Senator Black and I sat beside each other in the Seanad when she introduced the occupied territories Bill more than eight years ago. Senator Higgins was one seat behind me and my dear friend, Anthony Lawlor, was on the other side, in from where Senator Lynch is now. I spoke against Senator Black’s Bill at the time. She will remember the tone of the debate. I did not disagree with one iota of what she was trying to achieve, as we discussed on television not too long afterwards. There was someone on the panel who very much disagreed with us. However, I was wholeheartedly in agreement, as I am now, that if we are to pass anything, it must be fully in compliance with international and EU law. If we are to pass something, it must in the first instance be something we can stand over legally and, second, something that allows us to show the path to other member states and countries around the world.
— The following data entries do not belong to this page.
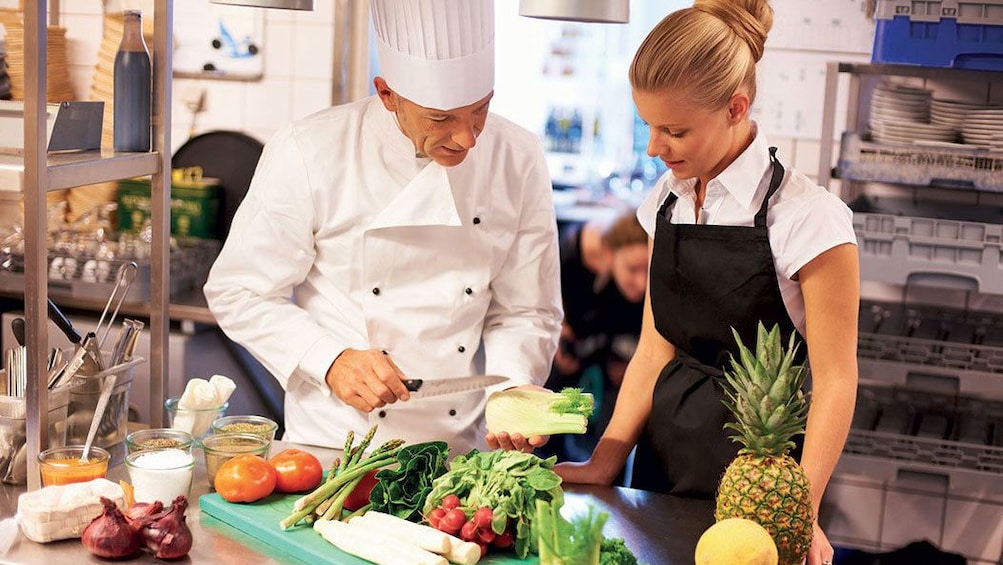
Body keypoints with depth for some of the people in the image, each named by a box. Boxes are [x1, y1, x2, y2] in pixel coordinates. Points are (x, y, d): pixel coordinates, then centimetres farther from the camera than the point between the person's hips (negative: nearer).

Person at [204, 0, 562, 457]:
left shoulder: (518, 161, -5)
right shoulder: (310, 153, -13)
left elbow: (526, 311, 4)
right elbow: (239, 293, -5)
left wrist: (513, 387, -14)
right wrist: (331, 362, -17)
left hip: (458, 456, 3)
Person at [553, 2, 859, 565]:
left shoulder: (805, 216, -17)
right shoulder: (666, 202, 2)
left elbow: (835, 379, -15)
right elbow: (656, 348, 5)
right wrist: (606, 461, -4)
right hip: (666, 452, 6)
South Africa got ahead of us regarding the work concerning the ICJ. We have been able to join that case. We have seen what the South Africans could do, and perhaps we can see what we can do. The legislation that comes out of this House, on its own, will not end the conflict overnight, as we all accept, but it is an important step. That is why, as someone who definitely took a different approach to the conflict in the Middle East than Senator Black, Senator Andrews and others – we would have had robust debates over the years – I find myself in my current position. I very much find myself in the same position as so many Members in the UK’s House of Commons, who stood up a couple of weeks ago and said that, traditionally, they would have absolutely believed in the right of Israel to exist first and foremost and, indeed, its right to defend itself but that what it has done over the past 23 months or thereabouts has really made people like them completely change their opinions and open their eyes to the level of deprivation we are seeing among an oppressed people. I am ashamed of myself – I genuinely and sincerely mean that – but still maintain my belief that whatever we agree on has to be binding and legally enforceable. That will still guide me but it does not take away for one instant from the level of commitment, compassion and empathy of all Members of this House.
There is an awful lot more I could inform this House about in relation to the ICJ action and so much else. It is all good stuff that the Members all probably heard before and that has probably been aired in debates. Regardless of people’s personal opinions and emotions, and appreciating that this debate is emotive for many, I completely respect the bona fides of those who introduced the legislation in the Dáil this week, the desire to achieve something and to feel, given the mind-blowing level of frustration, that we are actually contributing in some way to alleviating the suffering and deprivation we see on our screens. On the other side, we need to ensure things are legally binding and, if they are not, that we determine how to change the process to make them so.